What the task requires:
From the entries that follow, copy each line in which "sans" appears.

==== Source material

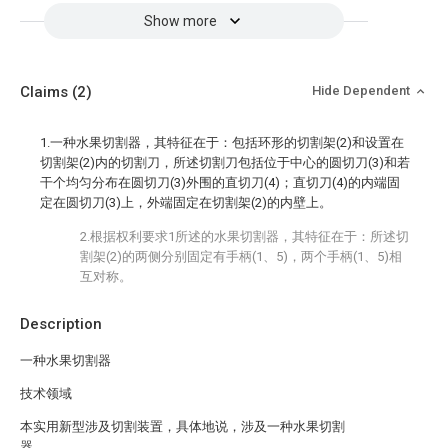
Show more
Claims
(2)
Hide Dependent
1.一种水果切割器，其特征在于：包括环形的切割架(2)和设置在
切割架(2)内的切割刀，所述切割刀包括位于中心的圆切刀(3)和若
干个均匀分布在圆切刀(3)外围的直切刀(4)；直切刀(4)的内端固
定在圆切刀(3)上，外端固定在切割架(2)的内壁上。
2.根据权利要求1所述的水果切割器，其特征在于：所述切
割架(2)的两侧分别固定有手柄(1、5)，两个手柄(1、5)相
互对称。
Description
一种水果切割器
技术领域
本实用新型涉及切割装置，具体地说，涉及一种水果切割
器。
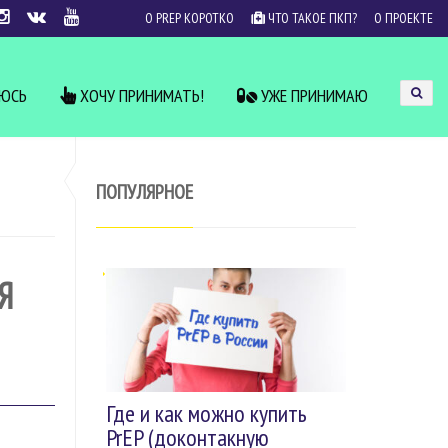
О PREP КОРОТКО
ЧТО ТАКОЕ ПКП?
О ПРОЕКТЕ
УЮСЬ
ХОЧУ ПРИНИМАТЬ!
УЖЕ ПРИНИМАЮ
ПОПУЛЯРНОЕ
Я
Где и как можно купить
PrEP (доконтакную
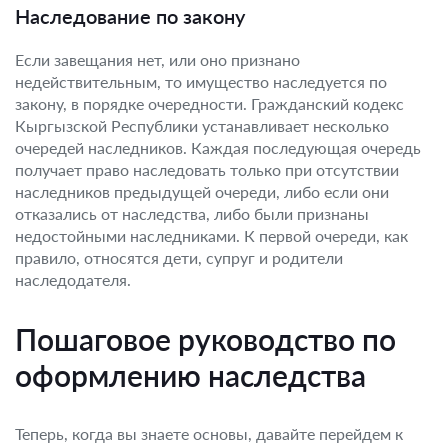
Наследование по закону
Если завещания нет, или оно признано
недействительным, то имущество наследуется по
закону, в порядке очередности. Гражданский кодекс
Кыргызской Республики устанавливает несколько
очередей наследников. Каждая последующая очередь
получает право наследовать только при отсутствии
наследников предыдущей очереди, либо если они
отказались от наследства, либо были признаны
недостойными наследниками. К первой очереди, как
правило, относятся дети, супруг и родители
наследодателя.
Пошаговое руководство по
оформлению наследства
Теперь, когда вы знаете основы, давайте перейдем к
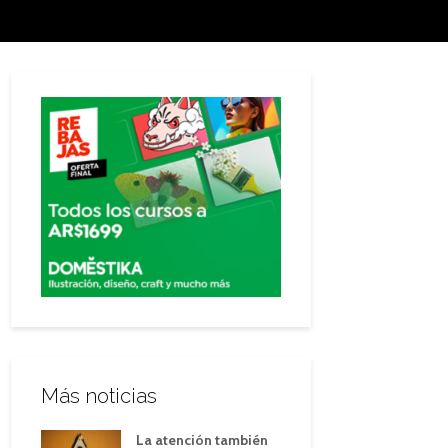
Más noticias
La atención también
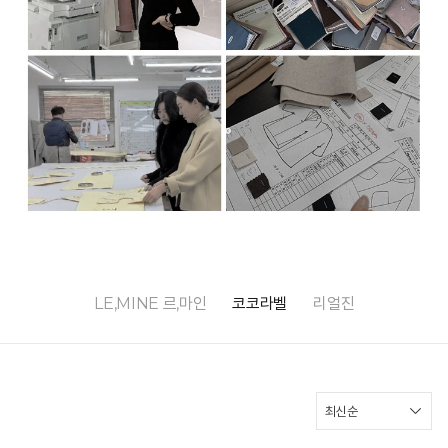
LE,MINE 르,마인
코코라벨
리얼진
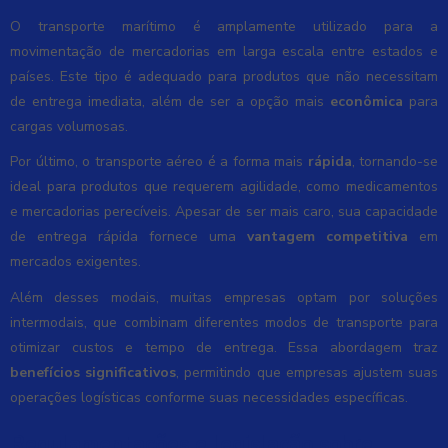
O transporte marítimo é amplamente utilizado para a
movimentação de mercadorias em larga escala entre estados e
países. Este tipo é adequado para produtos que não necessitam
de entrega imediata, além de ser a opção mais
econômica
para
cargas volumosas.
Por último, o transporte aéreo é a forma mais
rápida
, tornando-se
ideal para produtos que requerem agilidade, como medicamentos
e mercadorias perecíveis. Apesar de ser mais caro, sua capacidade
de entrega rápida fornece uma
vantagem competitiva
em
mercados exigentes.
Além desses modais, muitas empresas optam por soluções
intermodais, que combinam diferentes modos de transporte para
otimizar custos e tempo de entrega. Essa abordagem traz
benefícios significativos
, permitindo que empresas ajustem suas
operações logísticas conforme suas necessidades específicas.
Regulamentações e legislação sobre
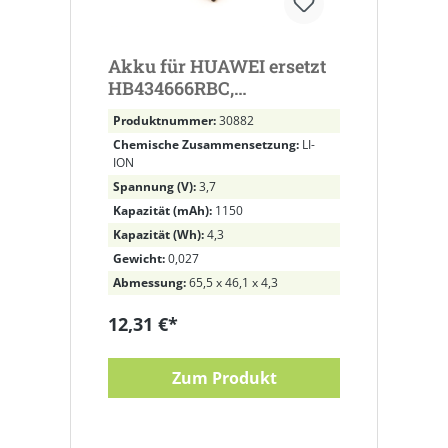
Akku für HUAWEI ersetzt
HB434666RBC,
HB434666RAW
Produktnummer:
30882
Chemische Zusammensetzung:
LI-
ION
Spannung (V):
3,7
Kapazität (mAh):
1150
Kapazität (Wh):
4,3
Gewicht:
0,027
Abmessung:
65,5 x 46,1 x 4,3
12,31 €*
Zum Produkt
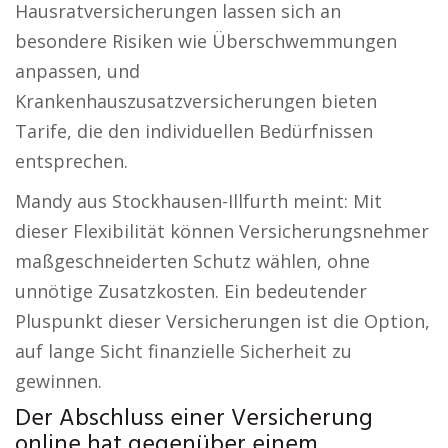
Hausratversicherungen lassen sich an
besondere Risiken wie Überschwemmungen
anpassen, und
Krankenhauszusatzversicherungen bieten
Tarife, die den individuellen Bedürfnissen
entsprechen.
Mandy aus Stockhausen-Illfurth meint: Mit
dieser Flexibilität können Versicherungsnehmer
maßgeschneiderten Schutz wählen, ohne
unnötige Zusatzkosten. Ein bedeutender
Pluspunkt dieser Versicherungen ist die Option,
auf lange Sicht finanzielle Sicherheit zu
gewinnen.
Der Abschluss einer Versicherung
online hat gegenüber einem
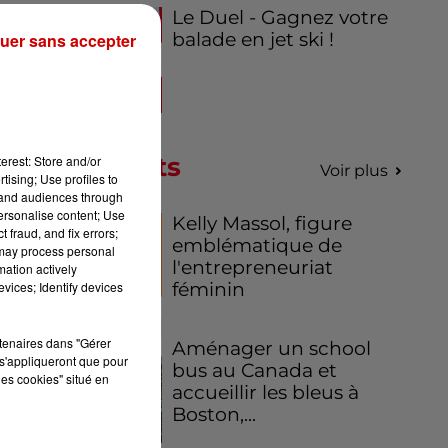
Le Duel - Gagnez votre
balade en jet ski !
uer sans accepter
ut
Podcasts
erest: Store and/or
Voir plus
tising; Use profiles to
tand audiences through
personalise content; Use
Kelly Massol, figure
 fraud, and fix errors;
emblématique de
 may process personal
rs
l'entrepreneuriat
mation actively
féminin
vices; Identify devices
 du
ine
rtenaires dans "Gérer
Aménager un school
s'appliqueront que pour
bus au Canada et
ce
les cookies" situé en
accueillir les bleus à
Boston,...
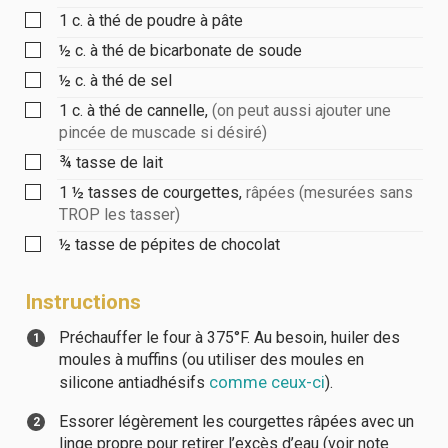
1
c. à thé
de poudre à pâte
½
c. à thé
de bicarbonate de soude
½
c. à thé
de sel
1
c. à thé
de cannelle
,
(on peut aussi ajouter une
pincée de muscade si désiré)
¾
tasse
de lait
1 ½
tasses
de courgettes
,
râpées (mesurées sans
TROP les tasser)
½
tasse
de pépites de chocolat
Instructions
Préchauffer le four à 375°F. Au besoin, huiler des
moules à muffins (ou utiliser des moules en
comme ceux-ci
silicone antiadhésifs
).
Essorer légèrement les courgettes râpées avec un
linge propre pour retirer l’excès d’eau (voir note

========
==== Source material

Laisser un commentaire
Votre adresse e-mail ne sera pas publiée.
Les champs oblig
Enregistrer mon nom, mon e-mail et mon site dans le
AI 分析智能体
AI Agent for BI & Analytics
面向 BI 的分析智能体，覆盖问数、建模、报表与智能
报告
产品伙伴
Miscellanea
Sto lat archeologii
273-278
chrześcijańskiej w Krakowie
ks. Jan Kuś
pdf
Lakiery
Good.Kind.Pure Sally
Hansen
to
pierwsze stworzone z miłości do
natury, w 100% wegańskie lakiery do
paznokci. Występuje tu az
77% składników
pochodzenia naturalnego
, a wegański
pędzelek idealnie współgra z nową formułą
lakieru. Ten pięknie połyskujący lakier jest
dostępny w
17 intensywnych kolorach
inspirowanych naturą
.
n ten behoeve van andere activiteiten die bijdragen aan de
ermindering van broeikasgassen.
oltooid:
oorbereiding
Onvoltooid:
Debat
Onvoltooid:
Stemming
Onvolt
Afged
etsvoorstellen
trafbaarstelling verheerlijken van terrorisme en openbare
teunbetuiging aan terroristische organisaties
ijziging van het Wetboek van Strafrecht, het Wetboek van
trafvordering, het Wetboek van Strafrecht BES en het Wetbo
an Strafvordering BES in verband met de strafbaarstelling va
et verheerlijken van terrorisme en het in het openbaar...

========
==== Source material

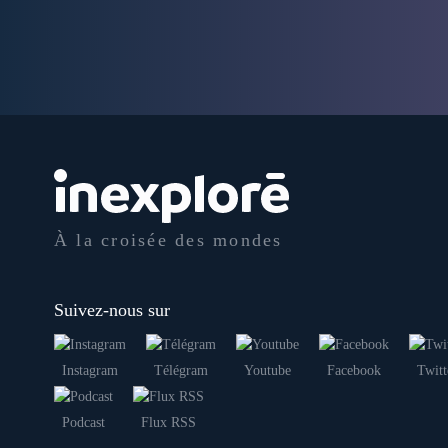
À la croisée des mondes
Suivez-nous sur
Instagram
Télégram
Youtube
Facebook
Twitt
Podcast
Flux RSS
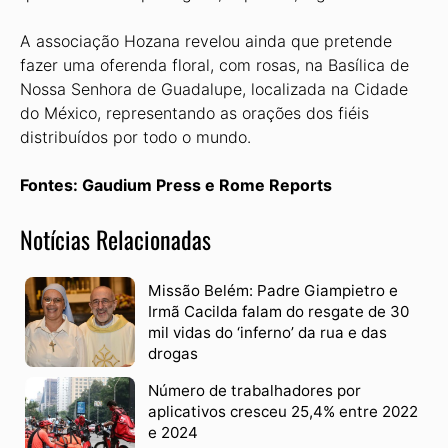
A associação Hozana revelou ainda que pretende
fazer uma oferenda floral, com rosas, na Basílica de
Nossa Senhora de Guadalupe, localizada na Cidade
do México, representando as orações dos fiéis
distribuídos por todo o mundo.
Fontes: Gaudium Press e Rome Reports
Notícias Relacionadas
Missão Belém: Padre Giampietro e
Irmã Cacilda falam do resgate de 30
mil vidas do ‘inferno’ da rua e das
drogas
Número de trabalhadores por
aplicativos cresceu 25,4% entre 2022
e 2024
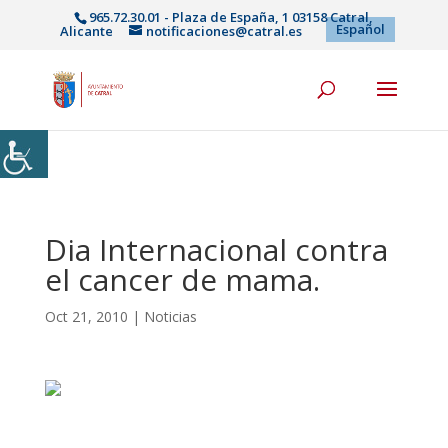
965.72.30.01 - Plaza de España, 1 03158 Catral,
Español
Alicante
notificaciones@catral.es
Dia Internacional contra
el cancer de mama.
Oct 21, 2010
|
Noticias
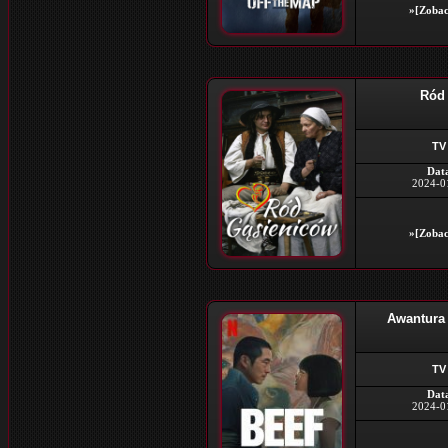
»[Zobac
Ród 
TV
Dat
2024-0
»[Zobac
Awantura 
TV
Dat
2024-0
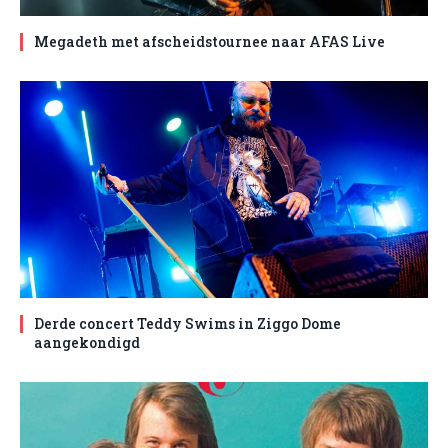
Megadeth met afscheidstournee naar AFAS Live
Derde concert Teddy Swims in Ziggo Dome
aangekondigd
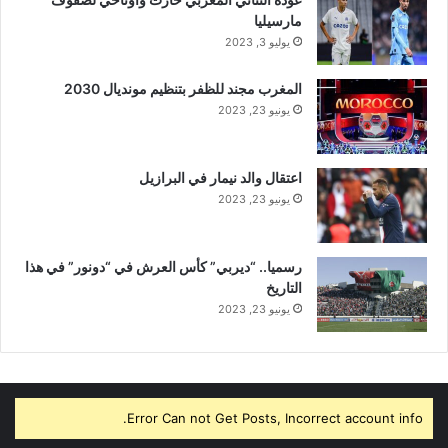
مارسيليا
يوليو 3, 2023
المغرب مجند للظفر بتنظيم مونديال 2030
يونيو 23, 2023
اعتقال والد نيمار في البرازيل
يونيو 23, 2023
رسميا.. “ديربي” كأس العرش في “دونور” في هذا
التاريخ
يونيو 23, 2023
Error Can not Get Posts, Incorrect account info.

========

Solved problem:
uer sans accepter
râpées (mesurées sans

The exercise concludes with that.